I put on my tinfoil hat to read the actual Act, and this is what I came away with:

"blah blah blah...job killing regulation...blah blah...fringe environmental extremists..blah...out-of-state interests....blah blah....TAX...big government bureaucrats....communism"

I'm 100% in favor of this, but it has 0% chance of becoming law.

Bo WebbJun 21 2012 04:39 PM

LH, I think I understand your intent to predict reaction to the bill, and you may be correct, but understand one thing totally different about this bill. This bill was inspired by, and written in draft with people most affected by and witness to the reality of living in mtr communities. The Appalachian Community Health Emergency (ACHE) campaign was founded by those same people, who were fed up with watching neighbors, friends and relatives die all too young and decided they were going to do something about it.
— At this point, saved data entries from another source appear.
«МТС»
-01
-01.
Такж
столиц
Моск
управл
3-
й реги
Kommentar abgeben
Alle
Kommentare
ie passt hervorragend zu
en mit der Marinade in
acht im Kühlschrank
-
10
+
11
We are not "outsiders" or "treehuggers", or extreme enviro's. We are the victims. And no longer will we wait for someone to come along and save us. We are going to save ourselves. Not to say we don't need help, because we do, we need all the help we can get. But, we understand all too well what we need to do to end this nightmare and we are committed to see this bill pass. It is the only bill that will end MTR. Every caring organization and caring person should get behind this bill and embrace it. It does the job.

Bo WebbJun 21 2012 04:46 PM

In my haste to respond to LH I neglected to thank Melissa Waage and our friends at NRDC who have always been supportive of our work.
We are very grateful for all the work they do on mountaintop removal and other unjust issues as well.